### WORK TO COMPLETE
A. In the text on dogs and fireworks, what might dogs confuse the sounds of fireworks with?
B. Transcribe the part of the text on dogs and fireworks that opens with the words containing "WHAT’S WITH ALL" and closes with "being at home.".

### EXTRACT TO READ
-- START --

WHAT’S WITH ALL THE BARKING?
Dogs who are scared and nervous often bark. Dogs communicate differently and barking is there way of letting you know they’re uncomfortable and want to scare what’s scaring them. Firework can be a Summer staple. As such, most people fail to cater to their dog’s sensitivity to them. It’s a sound they don’t hear everyday and all of a sudden, the sound is going on for most of the day. Wouldn’t you freak out? It’s a sudden, relentless, obnoxiously loud boom/pop/crack. Dogs may confuse the sounds for thunder and react the same with fireworks. Some dogs have had bad experiences in the past with fireworks and are scared the entire time.
BBQ THE SCARE AWAY
Don’t feel like going out where the fireworks might be? Stay in and have a home BBQ with friends and family. Your dog will greatly appreciate the silence and comfort of being at home.

-- END --

### DATA EXTRACT
-- START --

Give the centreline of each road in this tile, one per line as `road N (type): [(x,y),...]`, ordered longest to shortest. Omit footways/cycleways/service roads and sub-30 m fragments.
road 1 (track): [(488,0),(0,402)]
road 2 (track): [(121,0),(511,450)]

-- END --

### ANSWERS TO THE PROBLEMS
A. Thunder.

B.
WHAT’S WITH ALL THE BARKING?
Dogs who are scared and nervous often bark. Dogs communicate differently and barking is there way of letting you know they’re uncomfortable and want to scare what’s scaring them. Firework can be a Summer staple. As such, most people fail to cater to their dog’s sensitivity to them. It’s a sound they don’t hear everyday and all of a sudden, the sound is going on for most of the day. Wouldn’t you freak out? It’s a sudden, relentless, obnoxiously loud boom/pop/crack. Dogs may confuse the sounds for thunder and react the same with fireworks. Some dogs have had bad experiences in the past with fireworks and are scared the entire time.
BBQ THE SCARE AWAY
Don’t feel like going out where the fireworks might be? Stay in and have a home BBQ with friends and family. Your dog will greatly appreciate the silence and comfort of being at home.